Commissioner Gary Bettman announced the decision at an afternoon news conference in Las Vegas while insisting it’s no guarantee that the NHL will add a 31st or 32nd team.

Nevertheless it’s an important step toward expanding the league. Interested parties will have from July 6 until August 10 to apply.

“We will then go through a formal vetting process, and the board ultimately will determine whether or not there’s any interest in expanding,” Bettman said. “If the conclusion is there is interest from the league’s perspective, then there will be focus on what the terms would be and who the likely successful candidates might be.”

Deputy commissioner Bill Daly added that the 2017-18 season would be the earliest an expansion team would debut in the NHL.

Bill Foley’s Hockey Vision Las Vegas is at the forefront of expansion talk, and the city is the favourite to get a franchise.

The Las Vegas season-ticket drive received 13,200 deposits for seats at the brand new arena that’s set to open next spring, according to Daly. Those deposits are technically refundable if a team is not in place for 2016-17, but Daly said he didn’t think Foley’s group was concerned by that.

Seattle and Quebec City are other leading candidates for expansion, and Toronto is another possibility. Daly said other cities, such as Milwaukee, Portland and Kansas City have also expressed interest.

Quebecor and the NHL have a relationship through a French-language television-rights deal with TVA, and the Videotron Centre is set to open soon.

“We know in the province of Quebec, hockey is a religion. We are all, as individuals, hockey maniacs,” Quebecor president and CEO Pierre Dion said. “Quebec is an extraordinary market and we have a corporation, Quebecor, who has shown for three or four years its willingness to be a major player in sports, with TVA Sports, the Armada, the Remparts, manager of the (Videotron Centre) for the next 25 years. We have all the ingredients.”

Seattle’s lack of an arena is the biggest stumbling block to that city getting a team, and there’s less certainty on a potential ownership group.

“Perhaps the process will bring some certainty to the arena situation,” Bettman said. “Nobody has the arena act together yet in Seattle.”

Bettman said the expansion fee will be at least US$500 million. Any applicants must also pay a fee, some of which is refundable, Daly said.

The NHL has had 30 teams since its most recent expansion in 2000, when the Columbus Blue Jackets and Minnesota Wild joined.
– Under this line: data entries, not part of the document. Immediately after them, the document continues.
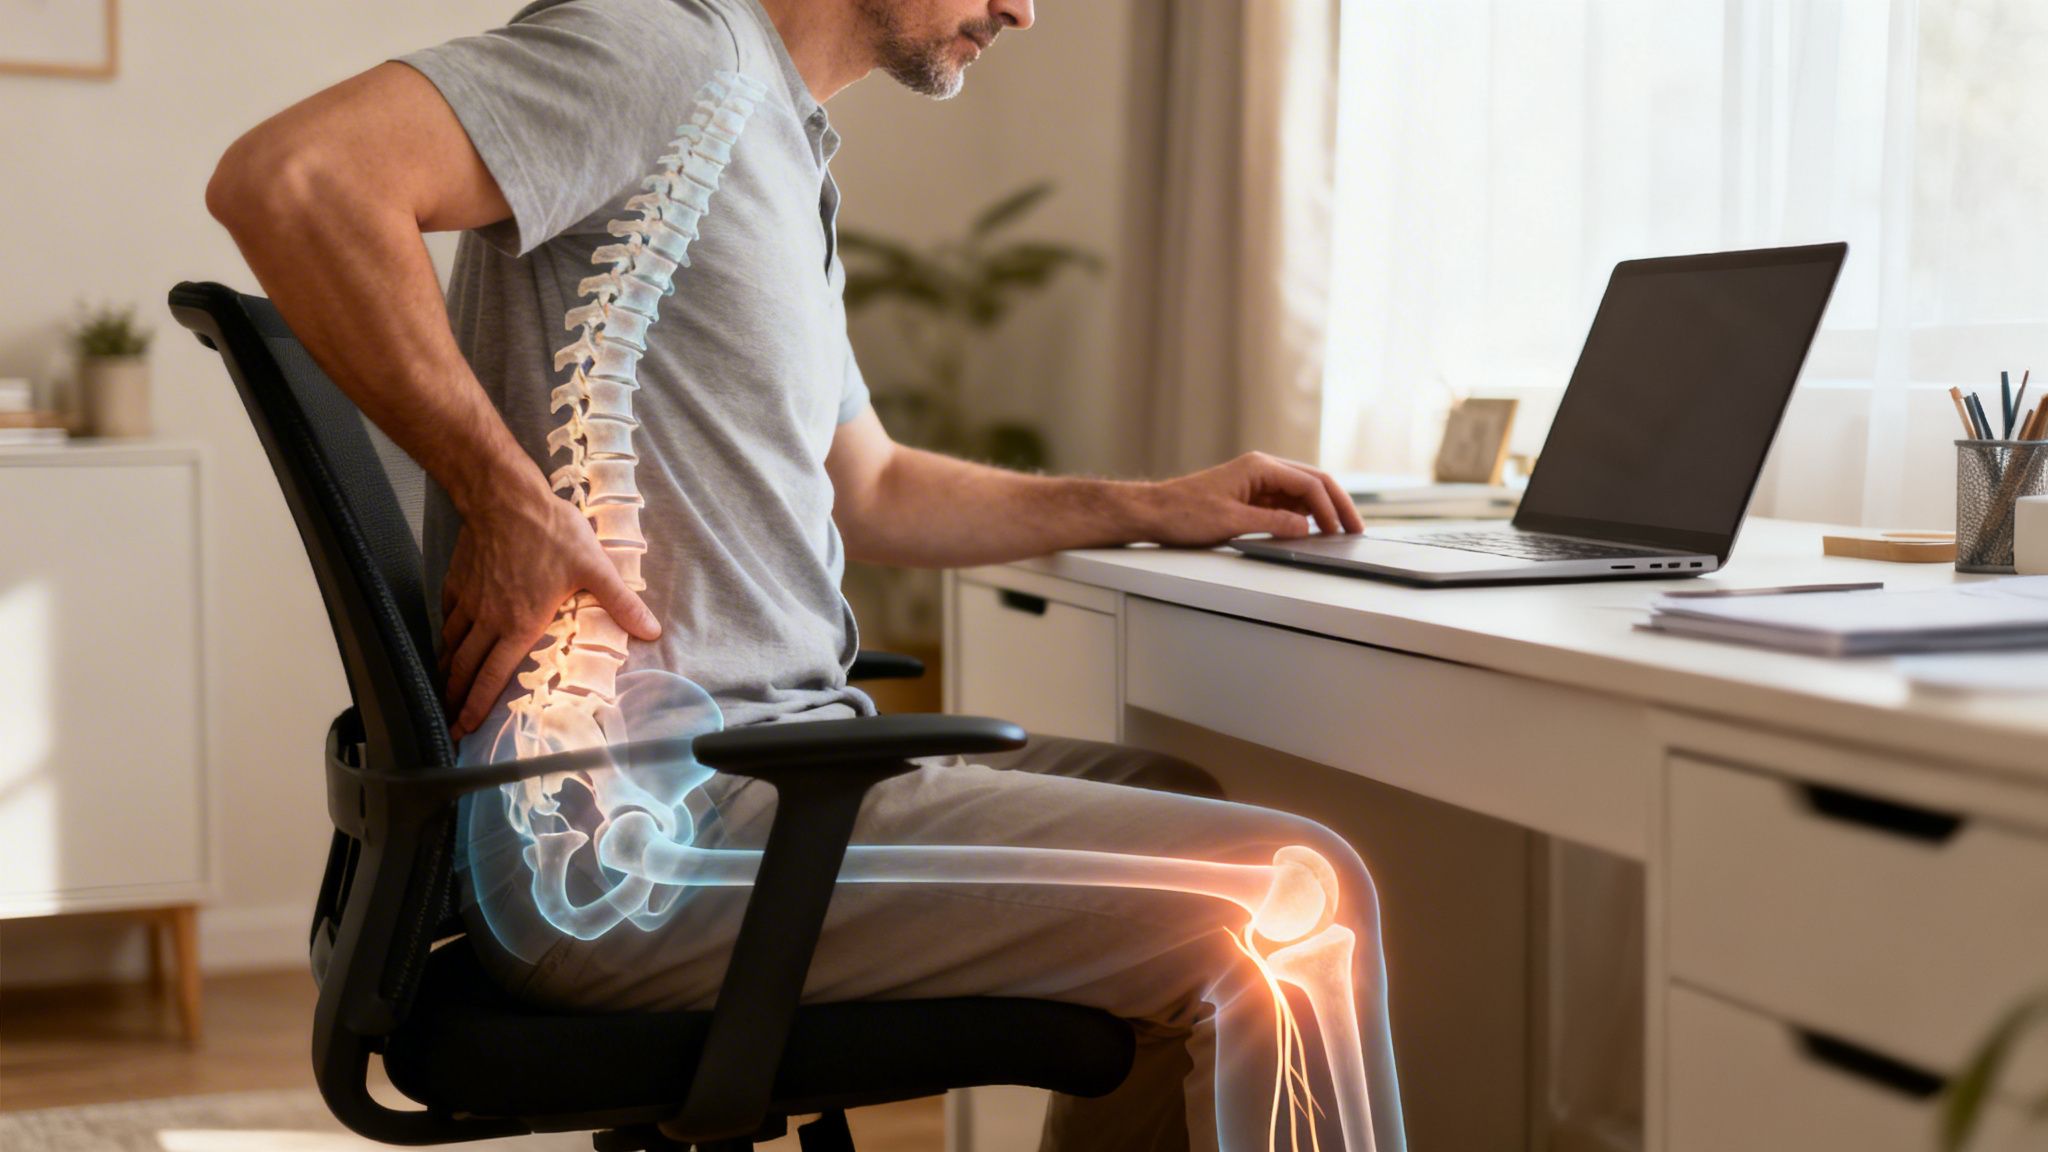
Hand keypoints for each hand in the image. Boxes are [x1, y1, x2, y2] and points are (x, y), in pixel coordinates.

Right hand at [437, 484, 661, 739]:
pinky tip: (446, 641)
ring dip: (447, 672)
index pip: (493, 676)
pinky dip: (444, 634)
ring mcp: (469, 600)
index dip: (478, 705)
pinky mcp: (457, 581)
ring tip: (444, 689)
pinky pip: (446, 616)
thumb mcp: (594, 567)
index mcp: (519, 624)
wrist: (504, 496)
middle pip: (465, 669)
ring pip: (452, 645)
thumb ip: (621, 602)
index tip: (464, 726)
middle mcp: (488, 619)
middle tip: (448, 723)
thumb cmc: (550, 531)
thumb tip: (651, 631)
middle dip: (455, 700)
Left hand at [1142, 452, 1362, 546]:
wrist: (1153, 513)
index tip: (1340, 530)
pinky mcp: (1250, 497)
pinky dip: (1303, 516)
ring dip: (1322, 510)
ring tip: (1339, 532)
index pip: (1309, 483)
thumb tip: (1306, 528)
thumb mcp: (1231, 522)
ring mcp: (1256, 482)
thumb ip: (1273, 523)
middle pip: (1312, 482)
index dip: (1330, 507)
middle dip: (1336, 505)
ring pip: (1301, 492)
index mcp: (1259, 467)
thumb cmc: (1183, 512)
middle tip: (1355, 528)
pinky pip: (1286, 503)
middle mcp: (1261, 470)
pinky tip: (1312, 530)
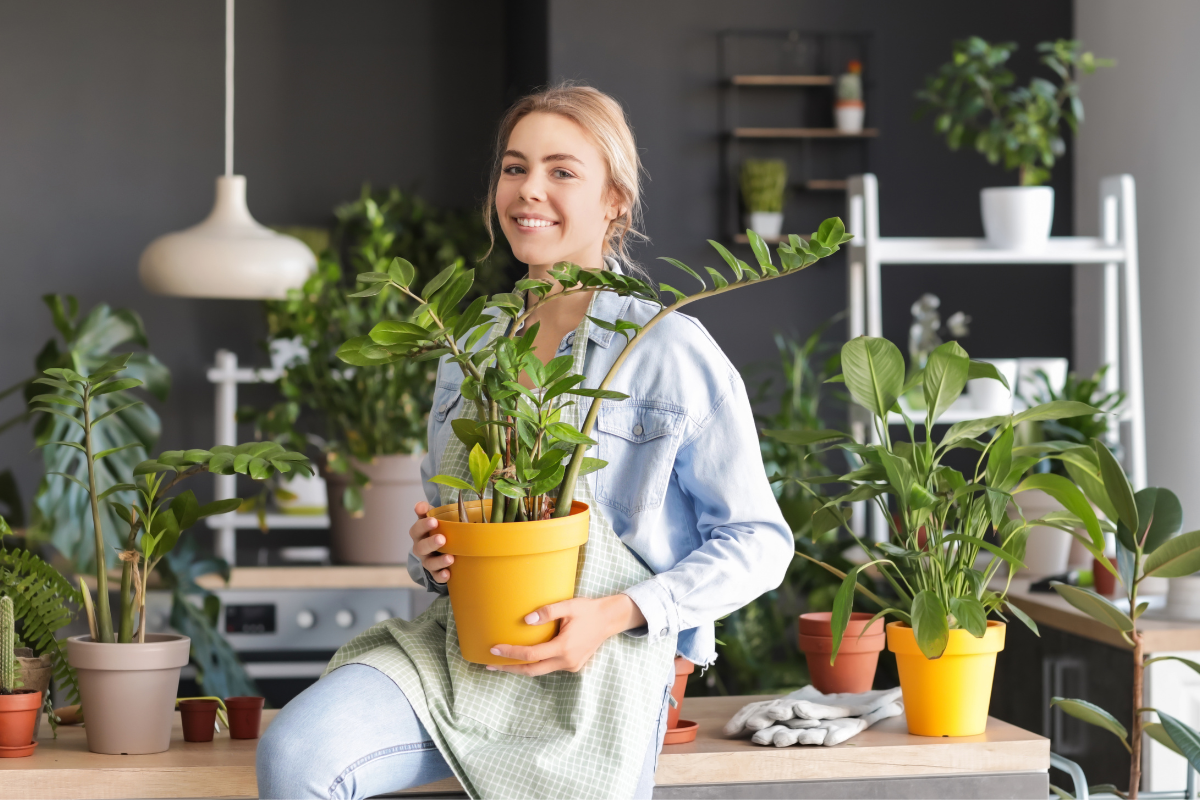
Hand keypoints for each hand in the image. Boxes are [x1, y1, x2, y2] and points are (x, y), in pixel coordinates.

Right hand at [410, 502, 452, 583]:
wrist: (441, 547)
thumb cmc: (437, 529)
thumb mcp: (431, 517)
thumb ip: (426, 510)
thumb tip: (419, 505)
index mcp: (419, 534)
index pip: (417, 529)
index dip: (423, 525)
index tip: (434, 521)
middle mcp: (421, 548)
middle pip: (421, 547)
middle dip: (431, 543)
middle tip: (442, 539)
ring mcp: (427, 561)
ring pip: (429, 563)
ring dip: (439, 561)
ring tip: (450, 558)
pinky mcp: (435, 572)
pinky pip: (436, 576)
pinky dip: (441, 576)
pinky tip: (448, 574)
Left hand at [487, 594, 646, 675]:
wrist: (609, 620)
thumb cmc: (588, 610)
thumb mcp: (569, 606)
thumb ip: (547, 612)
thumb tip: (526, 620)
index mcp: (564, 647)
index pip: (531, 655)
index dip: (511, 653)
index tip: (494, 650)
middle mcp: (566, 661)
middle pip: (532, 670)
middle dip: (510, 668)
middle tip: (490, 664)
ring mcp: (571, 665)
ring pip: (540, 671)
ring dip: (521, 668)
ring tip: (502, 663)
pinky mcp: (573, 666)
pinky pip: (549, 667)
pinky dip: (535, 665)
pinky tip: (524, 658)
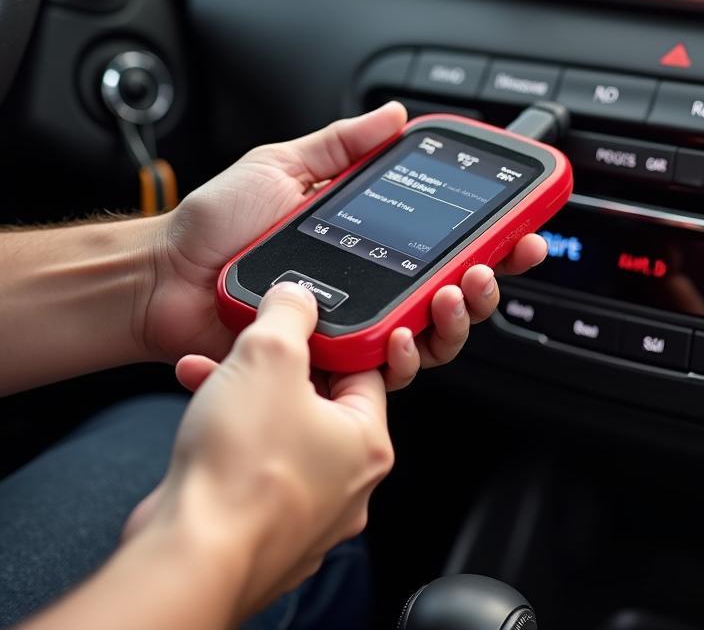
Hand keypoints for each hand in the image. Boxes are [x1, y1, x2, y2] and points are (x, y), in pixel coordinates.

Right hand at [123, 284, 393, 621]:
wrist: (187, 554)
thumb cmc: (241, 469)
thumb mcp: (269, 354)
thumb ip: (289, 313)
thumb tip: (297, 297)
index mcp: (368, 442)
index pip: (363, 369)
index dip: (327, 338)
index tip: (300, 323)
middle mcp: (347, 485)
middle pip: (317, 401)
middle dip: (273, 368)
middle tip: (248, 350)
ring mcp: (306, 515)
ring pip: (279, 433)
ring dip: (242, 398)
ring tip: (209, 375)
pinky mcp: (262, 532)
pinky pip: (252, 468)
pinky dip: (228, 439)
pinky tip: (199, 417)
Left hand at [135, 101, 546, 383]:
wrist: (165, 276)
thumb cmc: (218, 222)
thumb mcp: (285, 165)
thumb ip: (343, 144)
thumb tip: (394, 115)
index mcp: (371, 237)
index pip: (446, 238)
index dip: (493, 236)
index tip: (525, 225)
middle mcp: (372, 284)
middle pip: (453, 296)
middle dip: (488, 285)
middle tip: (490, 268)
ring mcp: (353, 325)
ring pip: (431, 338)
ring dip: (457, 321)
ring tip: (455, 296)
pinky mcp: (330, 361)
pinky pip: (382, 370)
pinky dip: (404, 356)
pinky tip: (404, 335)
The expansion fee was $80 million for those teams, the Atlanta Thrashers and Nashville Predators and $50 million years earlier for the Ottawa Senators, San Jose Sharks, Anaheim Ducks and Florida Panthers.

“Franchise are more valuable than they’ve ever been,” Bettman said.

Currently the Eastern Conference has 16 teams while there are 14 in the West, something that could play a role in what cities the league might choose to expand to. But Bettman said geography and imbalance are not the sole factors.